## What to produce
Lines below containing the word "between" should be copied out.

## Materials provided
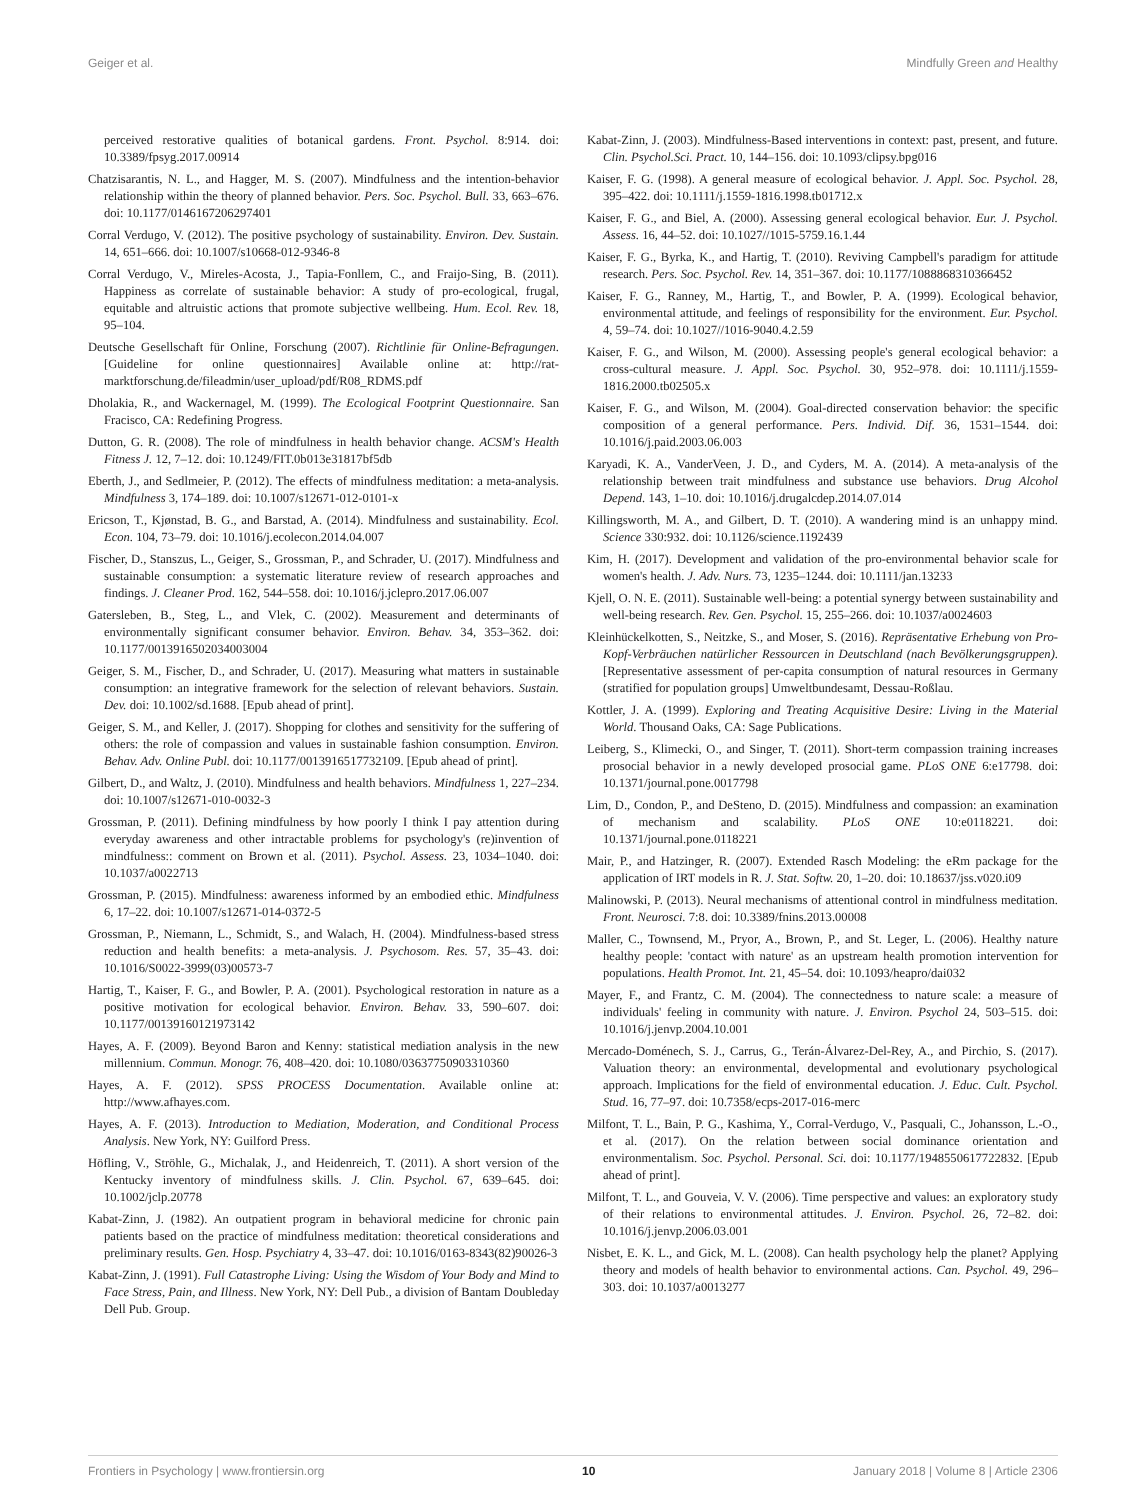Geiger et al. Mindfully Green and Healthy
perceived restorative qualities of botanical gardens. Front. Psychol. 8:914. doi: 10.3389/fpsyg.2017.00914
Chatzisarantis, N. L., and Hagger, M. S. (2007). Mindfulness and the intention-behavior relationship within the theory of planned behavior. Pers. Soc. Psychol. Bull. 33, 663–676. doi: 10.1177/0146167206297401
Corral Verdugo, V. (2012). The positive psychology of sustainability. Environ. Dev. Sustain. 14, 651–666. doi: 10.1007/s10668-012-9346-8
Corral Verdugo, V., Mireles-Acosta, J., Tapia-Fonllem, C., and Fraijo-Sing, B. (2011). Happiness as correlate of sustainable behavior: A study of pro-ecological, frugal, equitable and altruistic actions that promote subjective wellbeing. Hum. Ecol. Rev. 18, 95–104.
Deutsche Gesellschaft für Online, Forschung (2007). Richtlinie für Online-Befragungen. [Guideline for online questionnaires] Available online at: http://rat-marktforschung.de/fileadmin/user_upload/pdf/R08_RDMS.pdf
Dholakia, R., and Wackernagel, M. (1999). The Ecological Footprint Questionnaire. San Fracisco, CA: Redefining Progress.
Dutton, G. R. (2008). The role of mindfulness in health behavior change. ACSM's Health Fitness J. 12, 7–12. doi: 10.1249/FIT.0b013e31817bf5db
Eberth, J., and Sedlmeier, P. (2012). The effects of mindfulness meditation: a meta-analysis. Mindfulness 3, 174–189. doi: 10.1007/s12671-012-0101-x
Ericson, T., Kjønstad, B. G., and Barstad, A. (2014). Mindfulness and sustainability. Ecol. Econ. 104, 73–79. doi: 10.1016/j.ecolecon.2014.04.007
Fischer, D., Stanszus, L., Geiger, S., Grossman, P., and Schrader, U. (2017). Mindfulness and sustainable consumption: a systematic literature review of research approaches and findings. J. Cleaner Prod. 162, 544–558. doi: 10.1016/j.jclepro.2017.06.007
Gatersleben, B., Steg, L., and Vlek, C. (2002). Measurement and determinants of environmentally significant consumer behavior. Environ. Behav. 34, 353–362. doi: 10.1177/0013916502034003004
Geiger, S. M., Fischer, D., and Schrader, U. (2017). Measuring what matters in sustainable consumption: an integrative framework for the selection of relevant behaviors. Sustain. Dev. doi: 10.1002/sd.1688. [Epub ahead of print].
Geiger, S. M., and Keller, J. (2017). Shopping for clothes and sensitivity for the suffering of others: the role of compassion and values in sustainable fashion consumption. Environ. Behav. Adv. Online Publ. doi: 10.1177/0013916517732109. [Epub ahead of print].
Gilbert, D., and Waltz, J. (2010). Mindfulness and health behaviors. Mindfulness 1, 227–234. doi: 10.1007/s12671-010-0032-3
Grossman, P. (2011). Defining mindfulness by how poorly I think I pay attention during everyday awareness and other intractable problems for psychology's (re)invention of mindfulness:: comment on Brown et al. (2011). Psychol. Assess. 23, 1034–1040. doi: 10.1037/a0022713
Grossman, P. (2015). Mindfulness: awareness informed by an embodied ethic. Mindfulness 6, 17–22. doi: 10.1007/s12671-014-0372-5
Grossman, P., Niemann, L., Schmidt, S., and Walach, H. (2004). Mindfulness-based stress reduction and health benefits: a meta-analysis. J. Psychosom. Res. 57, 35–43. doi: 10.1016/S0022-3999(03)00573-7
Hartig, T., Kaiser, F. G., and Bowler, P. A. (2001). Psychological restoration in nature as a positive motivation for ecological behavior. Environ. Behav. 33, 590–607. doi: 10.1177/00139160121973142
Hayes, A. F. (2009). Beyond Baron and Kenny: statistical mediation analysis in the new millennium. Commun. Monogr. 76, 408–420. doi: 10.1080/03637750903310360
Hayes, A. F. (2012). SPSS PROCESS Documentation. Available online at: http://www.afhayes.com.
Hayes, A. F. (2013). Introduction to Mediation, Moderation, and Conditional Process Analysis. New York, NY: Guilford Press.
Höfling, V., Ströhle, G., Michalak, J., and Heidenreich, T. (2011). A short version of the Kentucky inventory of mindfulness skills. J. Clin. Psychol. 67, 639–645. doi: 10.1002/jclp.20778
Kabat-Zinn, J. (1982). An outpatient program in behavioral medicine for chronic pain patients based on the practice of mindfulness meditation: theoretical considerations and preliminary results. Gen. Hosp. Psychiatry 4, 33–47. doi: 10.1016/0163-8343(82)90026-3
Kabat-Zinn, J. (1991). Full Catastrophe Living: Using the Wisdom of Your Body and Mind to Face Stress, Pain, and Illness. New York, NY: Dell Pub., a division of Bantam Doubleday Dell Pub. Group.
Kabat-Zinn, J. (2003). Mindfulness-Based interventions in context: past, present, and future. Clin. Psychol.Sci. Pract. 10, 144–156. doi: 10.1093/clipsy.bpg016
Kaiser, F. G. (1998). A general measure of ecological behavior. J. Appl. Soc. Psychol. 28, 395–422. doi: 10.1111/j.1559-1816.1998.tb01712.x
Kaiser, F. G., and Biel, A. (2000). Assessing general ecological behavior. Eur. J. Psychol. Assess. 16, 44–52. doi: 10.1027//1015-5759.16.1.44
Kaiser, F. G., Byrka, K., and Hartig, T. (2010). Reviving Campbell's paradigm for attitude research. Pers. Soc. Psychol. Rev. 14, 351–367. doi: 10.1177/1088868310366452
Kaiser, F. G., Ranney, M., Hartig, T., and Bowler, P. A. (1999). Ecological behavior, environmental attitude, and feelings of responsibility for the environment. Eur. Psychol. 4, 59–74. doi: 10.1027//1016-9040.4.2.59
Kaiser, F. G., and Wilson, M. (2000). Assessing people's general ecological behavior: a cross-cultural measure. J. Appl. Soc. Psychol. 30, 952–978. doi: 10.1111/j.1559-1816.2000.tb02505.x
Kaiser, F. G., and Wilson, M. (2004). Goal-directed conservation behavior: the specific composition of a general performance. Pers. Individ. Dif. 36, 1531–1544. doi: 10.1016/j.paid.2003.06.003
Karyadi, K. A., VanderVeen, J. D., and Cyders, M. A. (2014). A meta-analysis of the relationship between trait mindfulness and substance use behaviors. Drug Alcohol Depend. 143, 1–10. doi: 10.1016/j.drugalcdep.2014.07.014
Killingsworth, M. A., and Gilbert, D. T. (2010). A wandering mind is an unhappy mind. Science 330:932. doi: 10.1126/science.1192439
Kim, H. (2017). Development and validation of the pro-environmental behavior scale for women's health. J. Adv. Nurs. 73, 1235–1244. doi: 10.1111/jan.13233
Kjell, O. N. E. (2011). Sustainable well-being: a potential synergy between sustainability and well-being research. Rev. Gen. Psychol. 15, 255–266. doi: 10.1037/a0024603
Kleinhückelkotten, S., Neitzke, S., and Moser, S. (2016). Repräsentative Erhebung von Pro-Kopf-Verbräuchen natürlicher Ressourcen in Deutschland (nach Bevölkerungsgruppen). [Representative assessment of per-capita consumption of natural resources in Germany (stratified for population groups] Umweltbundesamt, Dessau-Roßlau.
Kottler, J. A. (1999). Exploring and Treating Acquisitive Desire: Living in the Material World. Thousand Oaks, CA: Sage Publications.
Leiberg, S., Klimecki, O., and Singer, T. (2011). Short-term compassion training increases prosocial behavior in a newly developed prosocial game. PLoS ONE 6:e17798. doi: 10.1371/journal.pone.0017798
Lim, D., Condon, P., and DeSteno, D. (2015). Mindfulness and compassion: an examination of mechanism and scalability. PLoS ONE 10:e0118221. doi: 10.1371/journal.pone.0118221
Mair, P., and Hatzinger, R. (2007). Extended Rasch Modeling: the eRm package for the application of IRT models in R. J. Stat. Softw. 20, 1–20. doi: 10.18637/jss.v020.i09
Malinowski, P. (2013). Neural mechanisms of attentional control in mindfulness meditation. Front. Neurosci. 7:8. doi: 10.3389/fnins.2013.00008
Maller, C., Townsend, M., Pryor, A., Brown, P., and St. Leger, L. (2006). Healthy nature healthy people: 'contact with nature' as an upstream health promotion intervention for populations. Health Promot. Int. 21, 45–54. doi: 10.1093/heapro/dai032
Mayer, F., and Frantz, C. M. (2004). The connectedness to nature scale: a measure of individuals' feeling in community with nature. J. Environ. Psychol 24, 503–515. doi: 10.1016/j.jenvp.2004.10.001
Mercado-Doménech, S. J., Carrus, G., Terán-Álvarez-Del-Rey, A., and Pirchio, S. (2017). Valuation theory: an environmental, developmental and evolutionary psychological approach. Implications for the field of environmental education. J. Educ. Cult. Psychol. Stud. 16, 77–97. doi: 10.7358/ecps-2017-016-merc
Milfont, T. L., Bain, P. G., Kashima, Y., Corral-Verdugo, V., Pasquali, C., Johansson, L.-O., et al. (2017). On the relation between social dominance orientation and environmentalism. Soc. Psychol. Personal. Sci. doi: 10.1177/1948550617722832. [Epub ahead of print].
Milfont, T. L., and Gouveia, V. V. (2006). Time perspective and values: an exploratory study of their relations to environmental attitudes. J. Environ. Psychol. 26, 72–82. doi: 10.1016/j.jenvp.2006.03.001
Nisbet, E. K. L., and Gick, M. L. (2008). Can health psychology help the planet? Applying theory and models of health behavior to environmental actions. Can. Psychol. 49, 296–303. doi: 10.1037/a0013277
Frontiers in Psychology | www.frontiersin.org 10 January 2018 | Volume 8 | Article 2306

## Result
Karyadi, K. A., VanderVeen, J. D., and Cyders, M. A. (2014). A meta-analysis of the relationship between trait mindfulness and substance use behaviors. Drug Alcohol Depend. 143, 1–10. doi: 10.1016/j.drugalcdep.2014.07.014
Kjell, O. N. E. (2011). Sustainable well-being: a potential synergy between sustainability and well-being research. Rev. Gen. Psychol. 15, 255–266. doi: 10.1037/a0024603
Milfont, T. L., Bain, P. G., Kashima, Y., Corral-Verdugo, V., Pasquali, C., Johansson, L.-O., et al. (2017). On the relation between social dominance orientation and environmentalism. Soc. Psychol. Personal. Sci. doi: 10.1177/1948550617722832. [Epub ahead of print].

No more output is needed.